Bankruptcy helps individuals wipe out excessive credit card debt. Once the debt is eliminated, creditors can no longer contact you about those debts. Creditors are no longer able to pursue any of the debts that were eliminated. In some cases, it can prevent you from losing your property and eliminate any unsecured debts. Debts listed in the file are formally discharged. Some bankruptcies are randomly audited to verify their accuracy.

Several benefits of bankruptcy:

• Foreclosure prevention
• Car repossession
• Wage garnishment

How long does bankruptcy affect your credit?

Bankruptcy is going to affect the FICO score. It will take a while until it stops affecting your credit. A new bankruptcy will have a greater impact on your credit file than one that has occurred several years ago. If you file for a bankruptcy, you are able to begin re-establish your credit.

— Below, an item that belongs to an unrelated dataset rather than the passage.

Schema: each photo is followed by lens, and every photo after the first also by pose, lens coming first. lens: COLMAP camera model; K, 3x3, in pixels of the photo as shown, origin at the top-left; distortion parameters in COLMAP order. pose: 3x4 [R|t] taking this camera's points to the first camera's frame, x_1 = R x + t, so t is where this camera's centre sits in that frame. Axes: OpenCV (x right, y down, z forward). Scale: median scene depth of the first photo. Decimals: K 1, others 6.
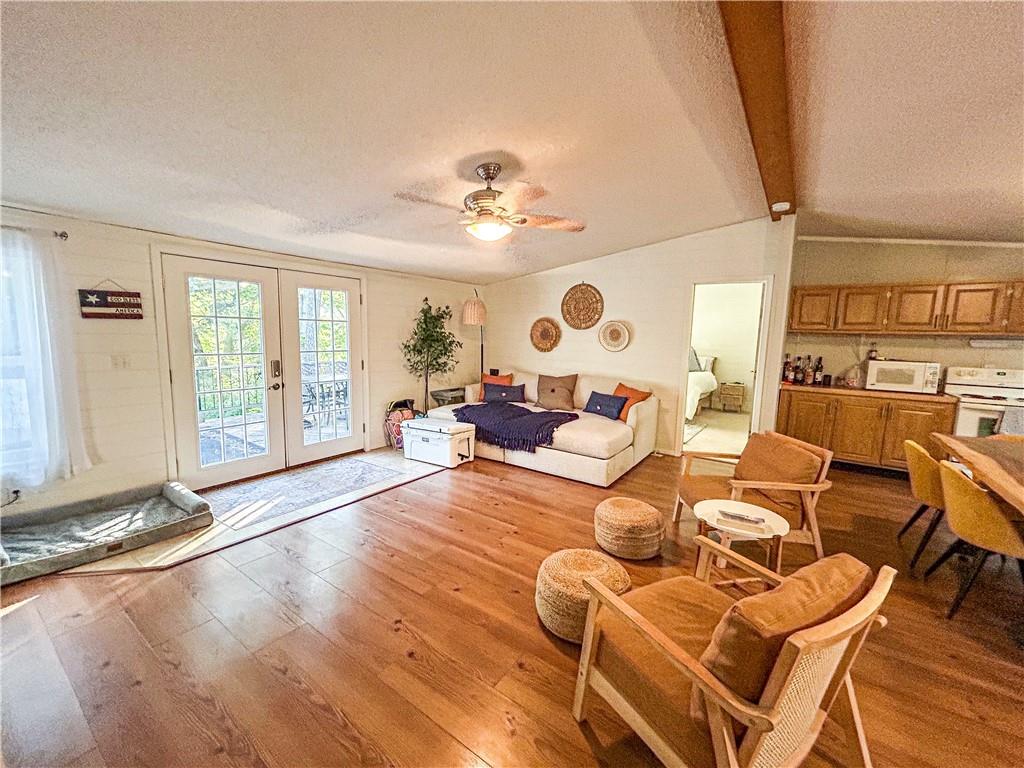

The sooner you begin actively improving your credit, the sooner you will be able to begin seeing a difference in your score.

What are the two types of bankruptcy?

Chapter 7 is a form of bankruptcy in which the discharge is processed within 90 days. All debts are listed, and the bankruptcy is finalized within six months. All debts owed are listed, and some you are able to continue paying on if you are planning to keep the property. Once finalized, a person cannot be eligible for bankruptcy for another eight years.

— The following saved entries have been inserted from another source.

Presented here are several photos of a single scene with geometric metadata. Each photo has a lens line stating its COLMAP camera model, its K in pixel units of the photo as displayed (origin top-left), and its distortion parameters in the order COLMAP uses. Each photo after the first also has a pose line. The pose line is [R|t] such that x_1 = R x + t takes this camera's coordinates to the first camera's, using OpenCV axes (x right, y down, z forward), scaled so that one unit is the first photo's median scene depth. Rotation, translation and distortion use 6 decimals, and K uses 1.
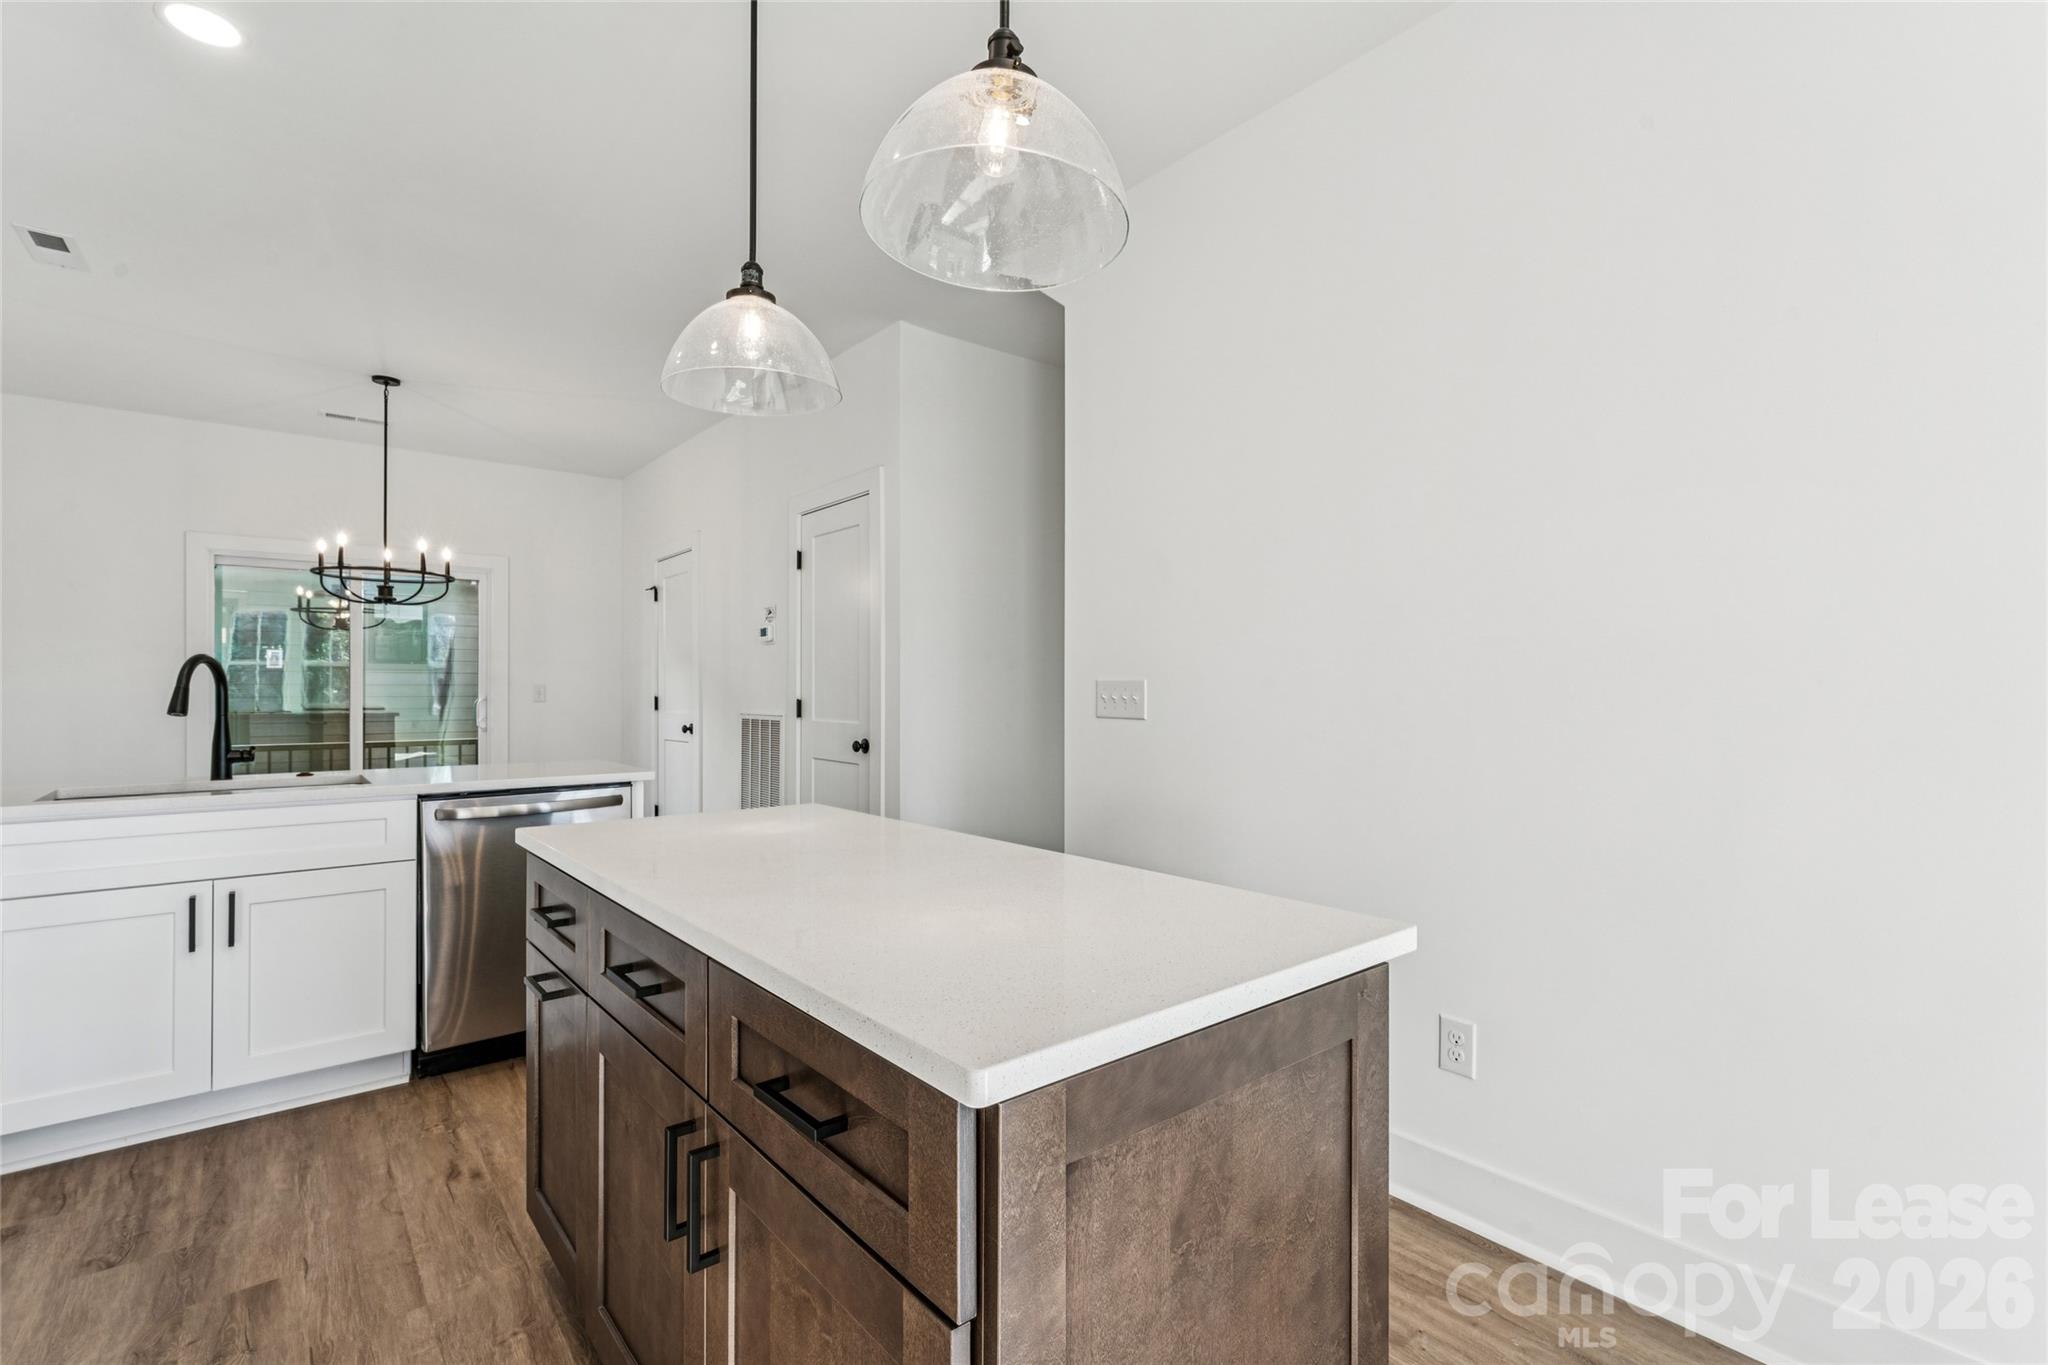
lens RADIAL K [[925.7, 0, 1024.7], [0, 925.7, 677.2], [0, 0, 1]] dist [0.001164, -0.000993]
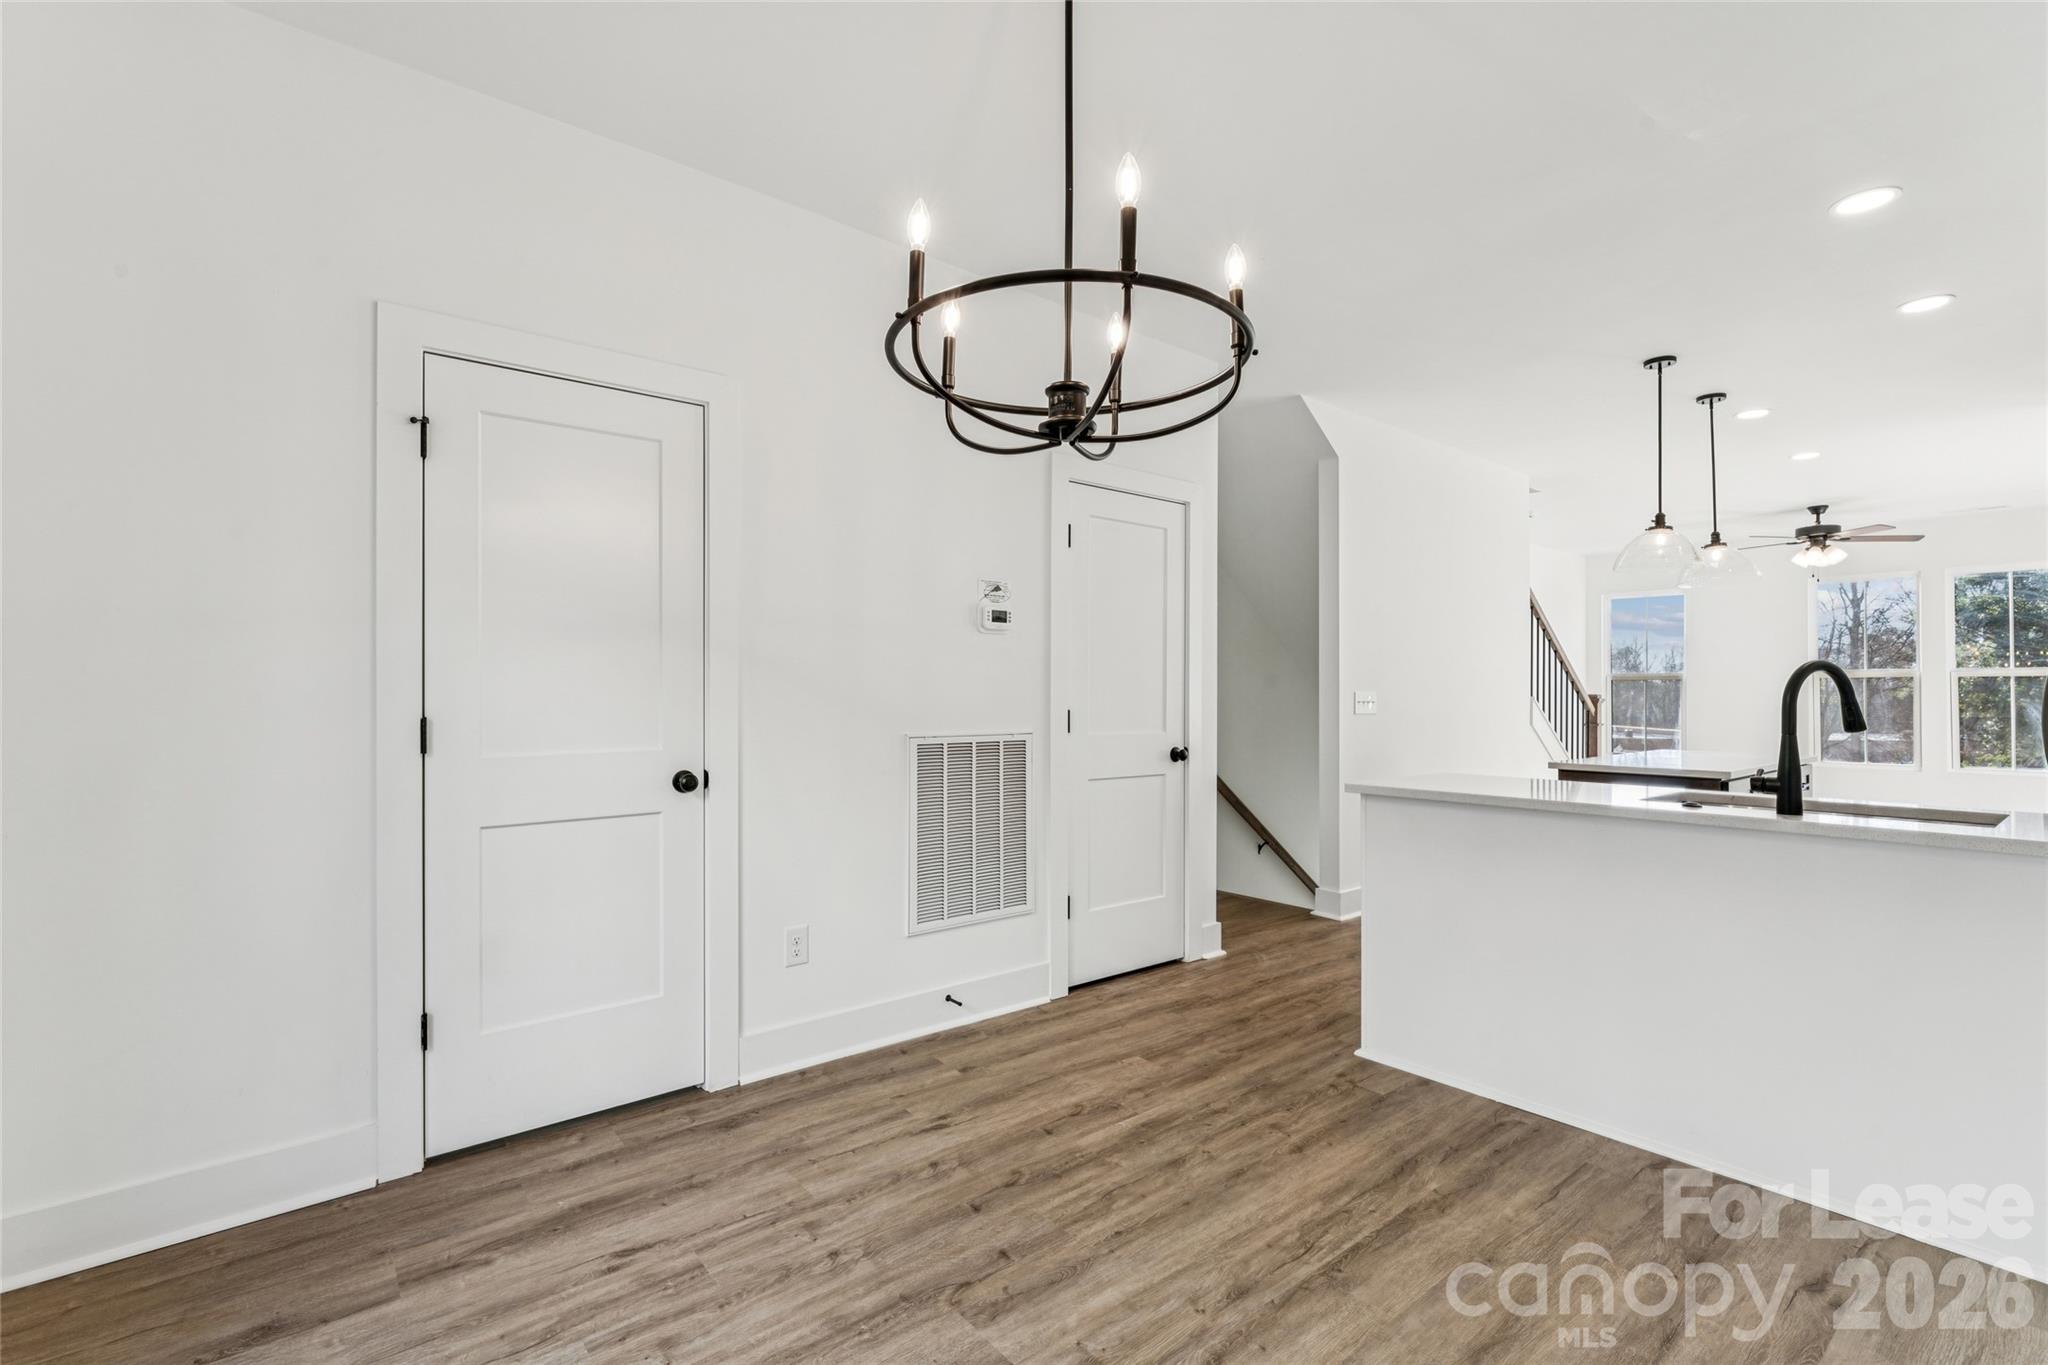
lens RADIAL K [[925.7, 0, 1023.0], [0, 925.7, 678.3], [0, 0, 1]] dist [0.001164, -0.000993]
pose [[0.003011, 0.017118, 0.999849, -1.044605], [-0.017186, 0.999707, -0.017064, 0.010900], [-0.999848, -0.017132, 0.003304, 1.038706]]
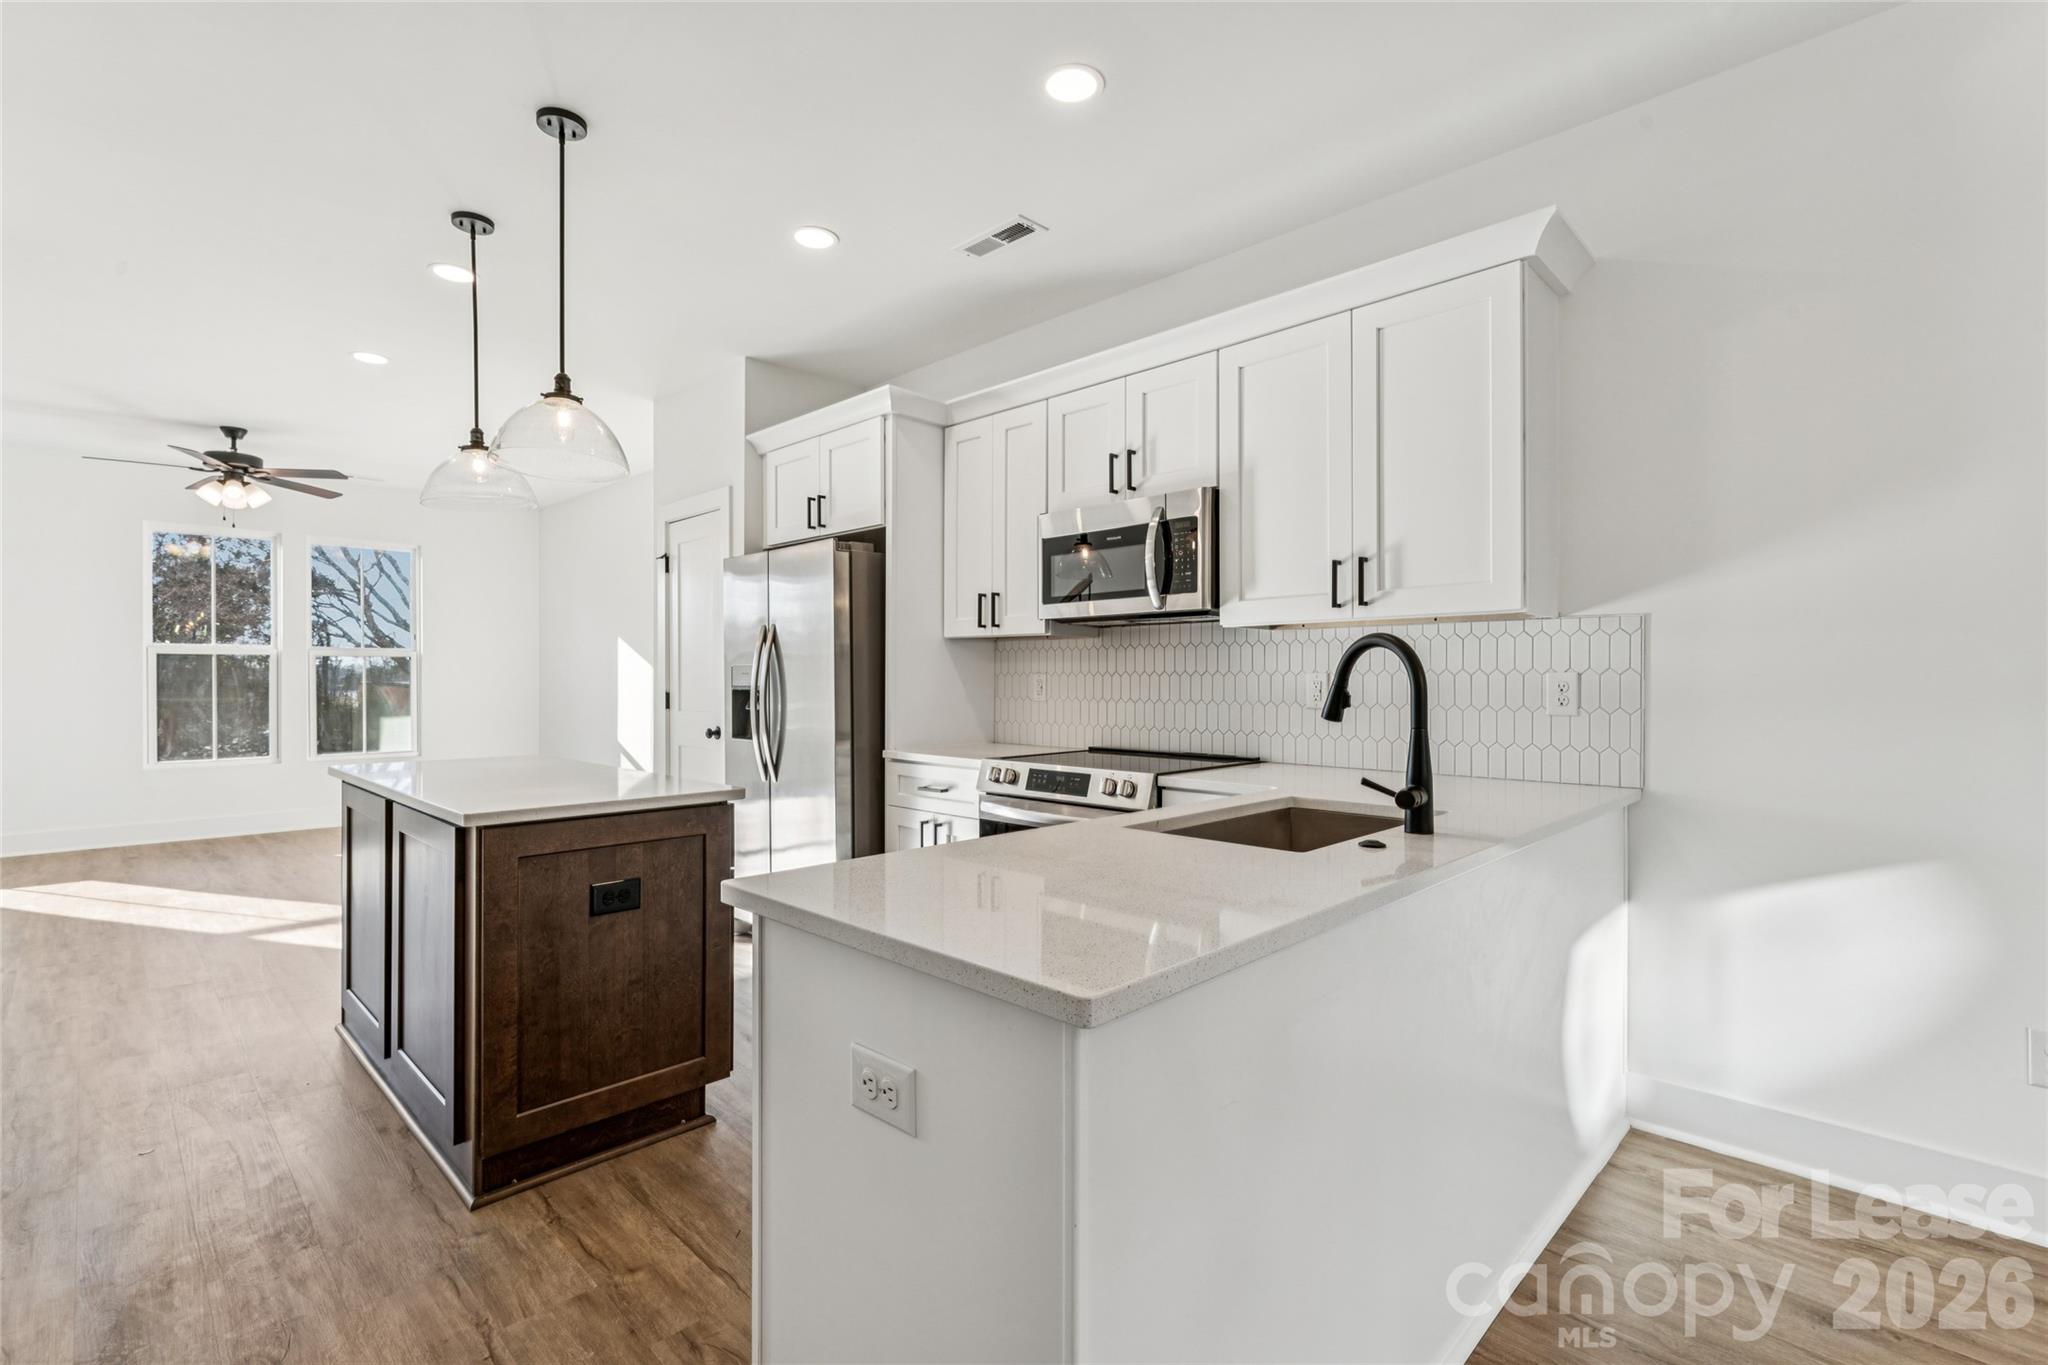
lens RADIAL K [[925.7, 0, 1027.1], [0, 925.7, 680.4], [0, 0, 1]] dist [0.001164, -0.000993]
pose [[-0.994460, -0.000433, -0.105118, -0.339735], [0.000831, 0.999928, -0.011977, 0.010454], [0.105115, -0.011998, -0.994388, 0.990193]]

Chapter 13 reorganizes one’s debts. The debt repayment plan is designed to help individuals hold on to certain assets. The plan can be in place for up to five years. There may be a wage garnishment plan in place. The wages are directed to a trustee, who will see that creditors are paid.

Who should be considering bankruptcy?

Individuals who have excessive debt that cannot be paid due to low income file for Chapter 7. When all of the expenses are totaled, there isn’t much left to cover basic expenses. The other option is reserved for those who require some sort of plan to repay a portion of the debts over the course of five years. Chapter 13 allows a person to pay their debts over time.

Common reasons for getting a bankruptcy:

• Divorce
• Unemployment
• Medical bills
• Illness

What cannot be included in a bankruptcy?

Individuals can include most debts, but there are some debts that cannot be included. Student loans, tax liens, child support and alimony are some debts that cannot be discharged. Debts tied to fraud may not be included in a bankruptcy plan. Certain types of judgments aren’t allowed to be included in bankruptcy.

Bankruptcy is a very serious decision to make. One should consider whether or not the debt is something that could be managed. Consider totaling up your monthly expenses and evaluating whether or not it’s possible to repay these debts with some sort of arrangement in place.